— Очевидно, — сказал он нетерпеливо и это было правильно.
— Но глянь на эти третичные структуры, — сказал я, вытягивая подготовленный мной график. — Связь между сетями описывается таким же графиком, что и эмбриональное перенасыщение.
— Оно создаёт…
— Яйцо, — сказал я.
Браун цапнул у меня терминал, его глаза сновали взад-вперёд, когда он сравнивал мои графики. Это была приятная ложь, это была правдоподобная ложь, подкреплённая увлекательными и запоминающимися корреляциями, которые не имели ни капли общего с настоящей причиной. Они строились на его предубеждении, что биологические структуры можно использовать только для целей биологии. Я по его лицу видел, как он следует за аргументами, которые я соорудил, чтобы сбить его с толку. Он отчаянно нуждался в логическом сюжете, и теперь, когда я дал ему таковой, казалось маловероятным, что он увидит что-то ещё. Я не знаю, облегчение заставляло его руки дрожать или страх, но они дрожали.

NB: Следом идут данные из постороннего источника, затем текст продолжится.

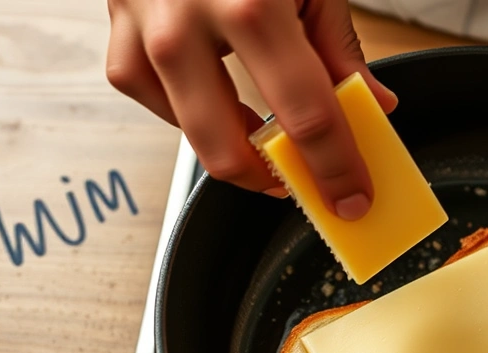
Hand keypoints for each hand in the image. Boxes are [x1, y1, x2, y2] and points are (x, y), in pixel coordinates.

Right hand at [105, 0, 396, 219]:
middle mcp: (187, 21)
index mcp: (251, 5)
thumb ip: (339, 47)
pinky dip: (183, 111)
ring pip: (183, 133)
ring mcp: (144, 25)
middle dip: (275, 182)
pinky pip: (145, 94)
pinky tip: (212, 103)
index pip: (307, 115)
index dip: (336, 168)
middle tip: (307, 184)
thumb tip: (370, 107)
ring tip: (266, 145)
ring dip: (231, 152)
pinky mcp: (117, 26)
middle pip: (228, 146)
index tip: (352, 198)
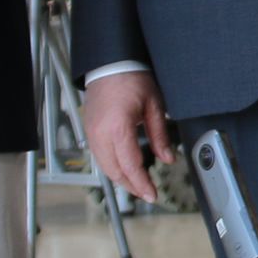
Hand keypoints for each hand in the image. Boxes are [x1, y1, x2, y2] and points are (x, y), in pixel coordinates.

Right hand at [82, 69, 173, 201]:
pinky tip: (124, 170)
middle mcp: (100, 133)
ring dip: (121, 179)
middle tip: (148, 193)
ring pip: (105, 167)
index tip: (152, 194)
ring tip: (137, 185)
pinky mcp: (89, 130)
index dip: (142, 183)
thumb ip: (160, 135)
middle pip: (115, 171)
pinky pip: (99, 157)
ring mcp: (91, 133)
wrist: (110, 63)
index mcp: (118, 127)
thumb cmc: (131, 78)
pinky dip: (112, 167)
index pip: (130, 165)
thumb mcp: (154, 105)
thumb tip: (168, 158)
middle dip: (132, 186)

— Вот оно, — сказал он. — Вот то, что выведет нас отсюда.
Я оценил то, что он использовал множественное число, и ни на миг не принял это за что-то искреннее. Я хлопнул его по плечу, воспользовался им как рычагом, чтобы подняться, и оставил его в его усилиях убедить себя в том, во что он уже практически был готов поверить. Остальные, рассыпавшись по комнате, стояли группами по двое, трое, четверо. Что бы они ни пытались изобразить, их внимание было приковано к Брауну, а через него и ко мне. Я выбрался на открытую площадь и стал разглядывать смотровые окна. Астеры смотрели на нас оттуда. На меня. Их странно большие головы, их тонкие, удлиненные тела. По набору хромосом они были такими же людьми, что и я. То, что разделяло всех нас — меня и их — и остальную часть человечества, случилось много позже, чем сформировалась наша генетика. Я поймал взгляд грязноволосого парня, которого опознал как одного из тех, что забирали и возвращали Брауна с этих его сеансов. Я поднял руку, будто бы хвастаясь. «Я знаю твой секрет. Я собрал твою головоломку».

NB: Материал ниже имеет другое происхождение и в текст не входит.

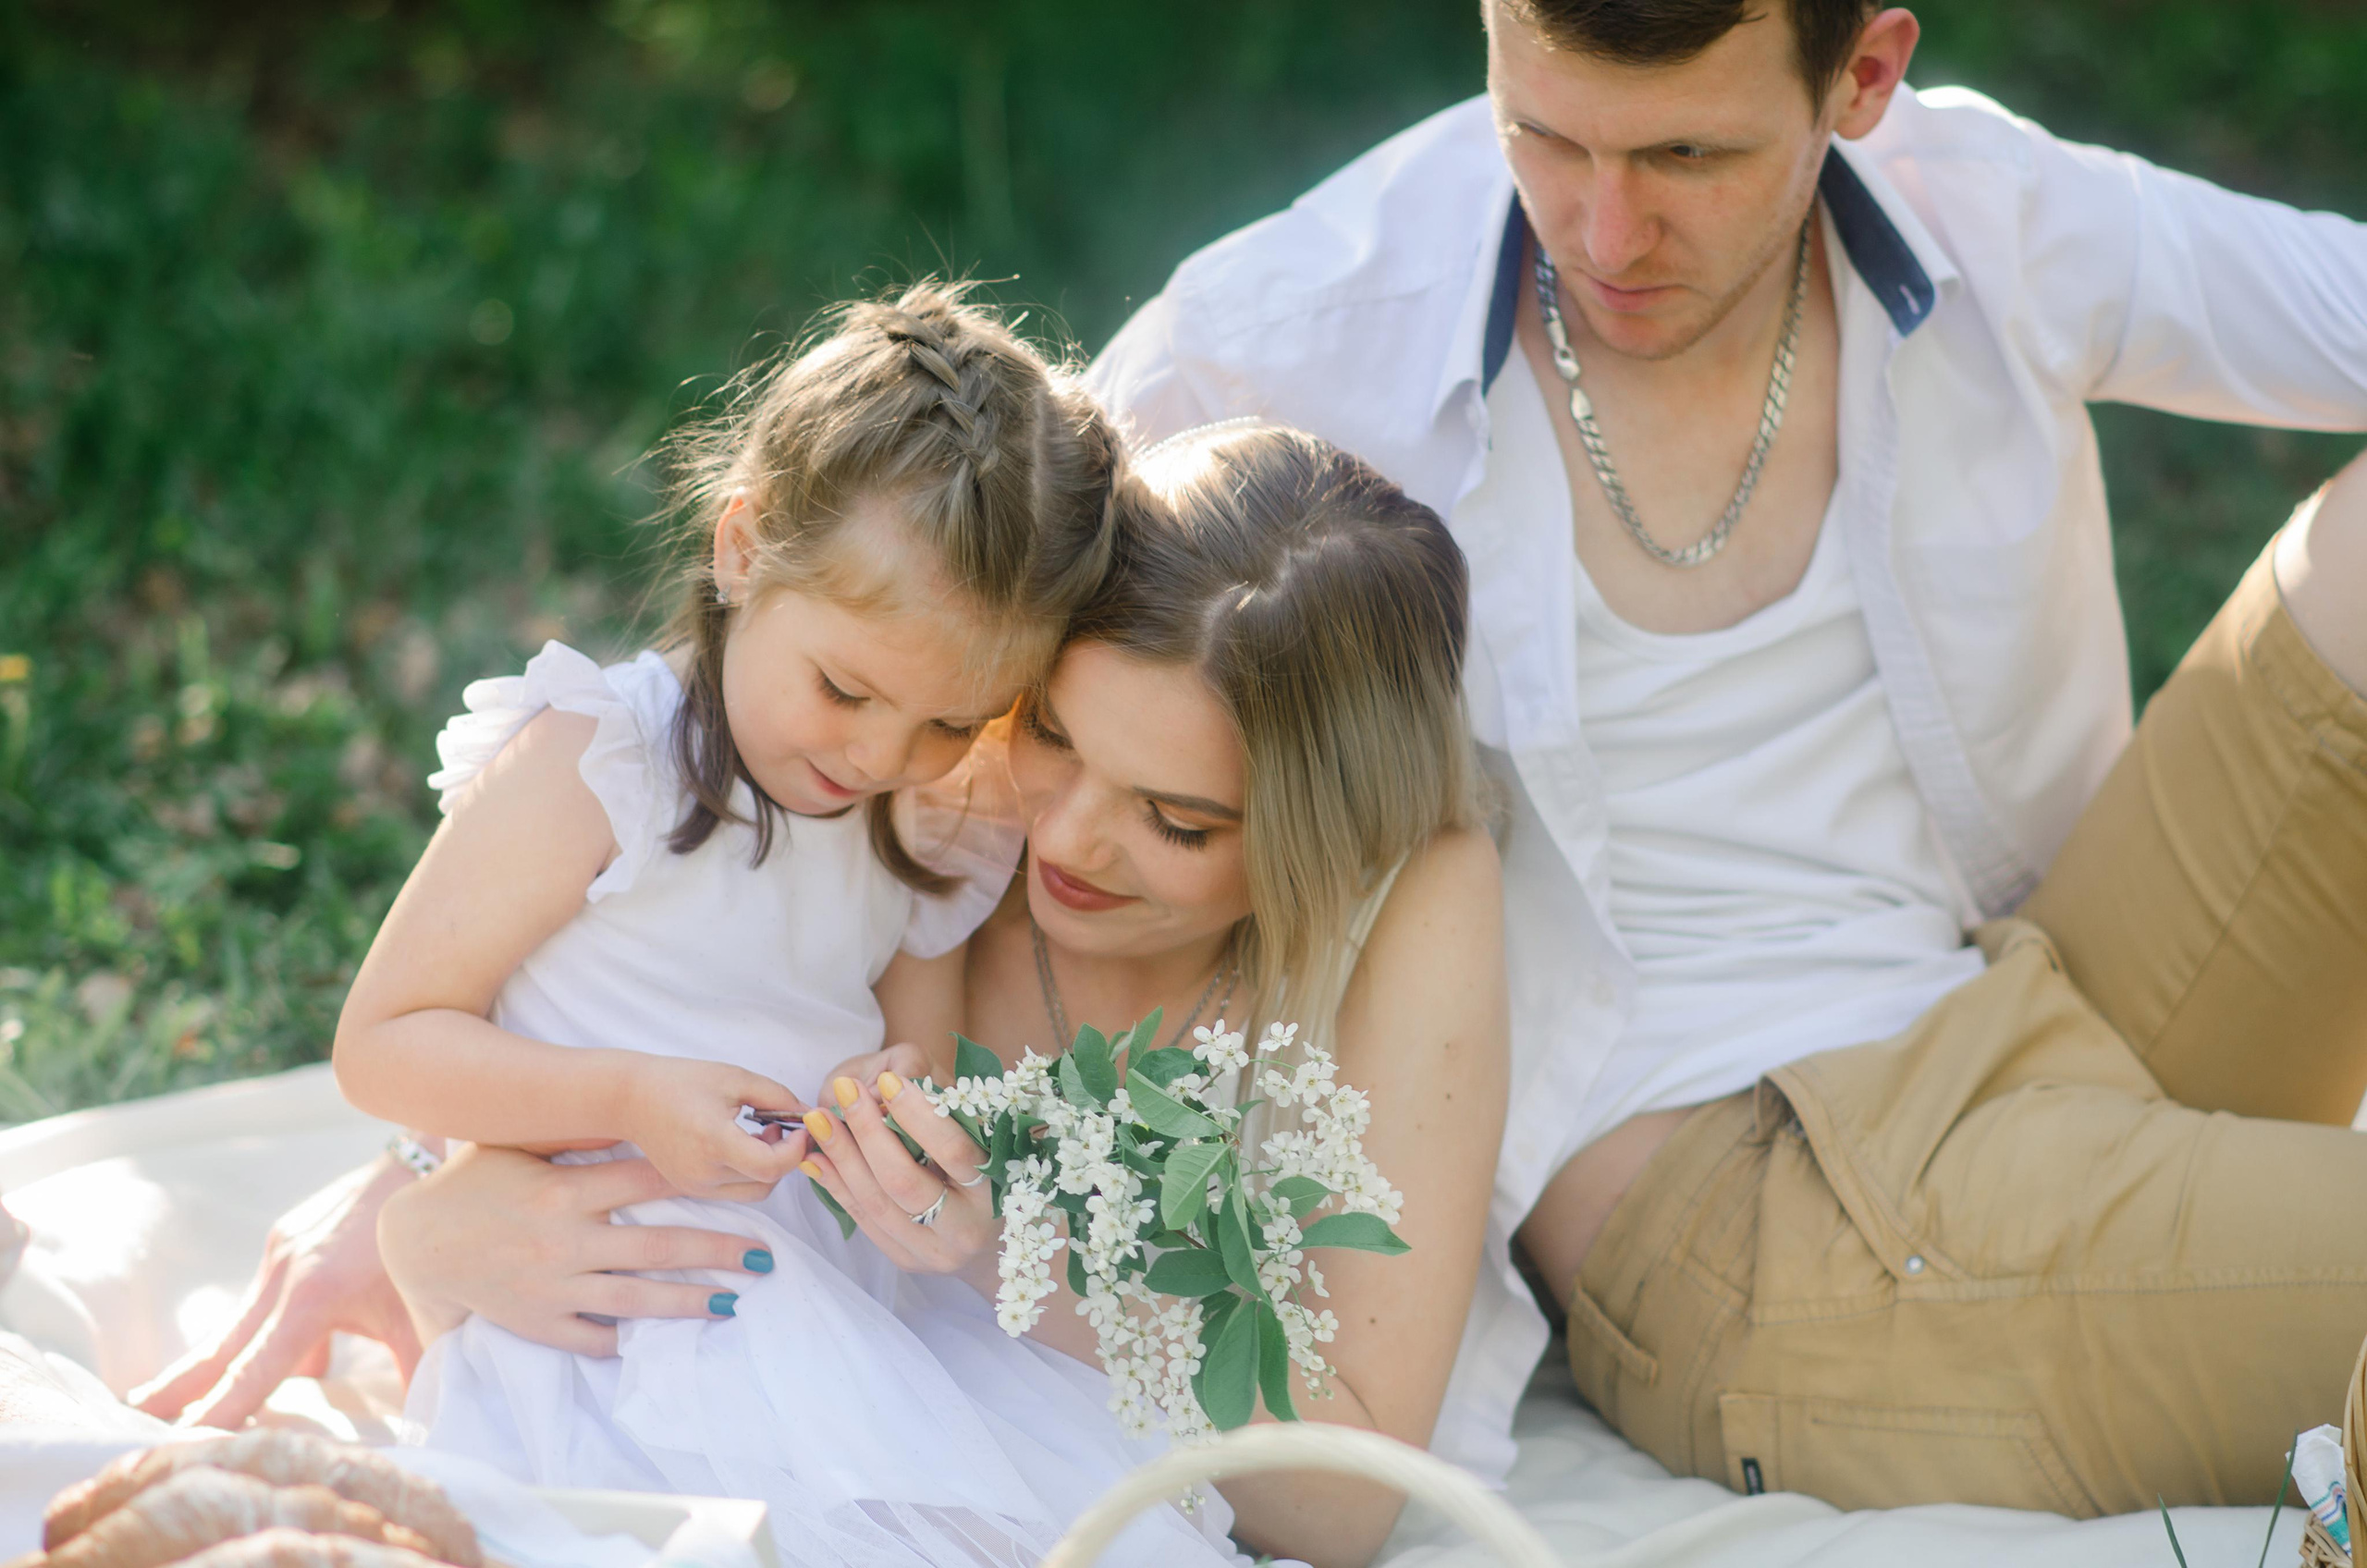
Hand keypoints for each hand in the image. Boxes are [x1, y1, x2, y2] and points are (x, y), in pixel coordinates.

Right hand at [130, 1156, 423, 1429]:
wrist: (425, 1162)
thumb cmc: (426, 1243)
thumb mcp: (422, 1311)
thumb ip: (413, 1368)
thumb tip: (418, 1423)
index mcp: (312, 1297)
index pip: (256, 1369)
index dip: (221, 1410)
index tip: (181, 1440)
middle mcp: (283, 1274)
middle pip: (222, 1345)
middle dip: (180, 1385)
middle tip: (132, 1414)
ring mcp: (280, 1251)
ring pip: (239, 1319)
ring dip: (215, 1359)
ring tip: (175, 1395)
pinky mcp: (286, 1237)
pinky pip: (266, 1296)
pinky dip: (260, 1330)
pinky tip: (295, 1362)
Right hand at [378, 1142, 785, 1356]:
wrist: (414, 1242)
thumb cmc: (473, 1183)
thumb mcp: (517, 1148)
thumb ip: (571, 1139)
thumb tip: (629, 1114)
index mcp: (564, 1190)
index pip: (647, 1181)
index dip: (700, 1183)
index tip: (746, 1187)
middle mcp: (564, 1240)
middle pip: (659, 1245)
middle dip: (718, 1250)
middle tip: (765, 1256)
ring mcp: (552, 1286)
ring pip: (637, 1298)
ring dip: (691, 1301)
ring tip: (734, 1301)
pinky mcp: (537, 1322)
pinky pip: (591, 1337)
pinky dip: (625, 1340)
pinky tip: (660, 1340)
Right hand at [616, 1054, 810, 1200]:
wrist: (631, 1099)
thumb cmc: (681, 1082)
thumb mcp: (735, 1078)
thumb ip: (778, 1096)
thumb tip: (809, 1114)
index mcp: (713, 1141)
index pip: (771, 1166)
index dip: (796, 1149)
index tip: (799, 1126)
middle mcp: (704, 1172)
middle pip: (768, 1181)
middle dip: (786, 1156)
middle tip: (781, 1125)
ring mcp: (696, 1186)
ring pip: (755, 1191)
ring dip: (769, 1167)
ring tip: (760, 1134)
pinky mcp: (692, 1189)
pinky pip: (735, 1191)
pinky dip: (749, 1173)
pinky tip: (742, 1144)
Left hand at [800, 1044, 997, 1274]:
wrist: (992, 1239)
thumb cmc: (989, 1173)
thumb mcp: (982, 1138)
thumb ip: (945, 1113)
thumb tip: (887, 1090)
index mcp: (994, 1192)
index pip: (953, 1150)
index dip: (917, 1114)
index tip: (888, 1080)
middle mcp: (964, 1229)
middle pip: (904, 1181)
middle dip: (868, 1131)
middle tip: (845, 1091)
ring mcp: (931, 1250)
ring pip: (875, 1202)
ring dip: (841, 1156)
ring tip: (819, 1119)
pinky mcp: (905, 1258)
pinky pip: (862, 1218)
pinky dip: (835, 1185)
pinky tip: (815, 1158)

Браун связал себя неверной постановкой вопроса. У Куинтаны не было возможности посмотреть на исходные данные. Всё, что мне было нужно — это чтобы марсианин спросил меня, и спросил Брауна, и тогда я стал бы тем самым человеком, которого они возьмут. Заключённым для обмена.

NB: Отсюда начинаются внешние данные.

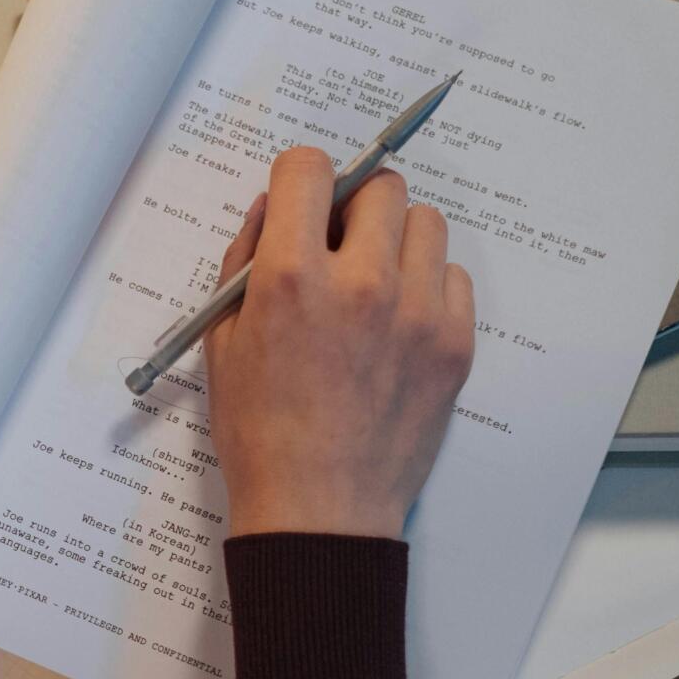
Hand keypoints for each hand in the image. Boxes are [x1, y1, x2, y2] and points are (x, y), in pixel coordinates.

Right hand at [204, 146, 473, 539]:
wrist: (319, 510)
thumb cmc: (261, 433)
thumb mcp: (223, 341)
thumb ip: (245, 262)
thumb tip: (275, 207)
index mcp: (292, 277)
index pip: (309, 168)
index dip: (301, 179)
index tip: (302, 201)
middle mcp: (360, 282)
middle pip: (379, 185)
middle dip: (354, 207)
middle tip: (340, 247)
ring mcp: (416, 313)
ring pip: (425, 223)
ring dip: (396, 241)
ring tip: (374, 285)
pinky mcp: (454, 344)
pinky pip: (455, 277)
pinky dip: (429, 287)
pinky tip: (399, 324)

Если что-то и скребло меня в глубине души — то, что охранники не пришли, когда Куинтана спёр терминал, что марсианин отсутствовал во время допросов Брауна — то оно было весьма размыто, и я отпихнул его подальше. Но был момент, гипнагогический сдвиг, когда размышления дня растворились во сне, а стражи рациональности пали.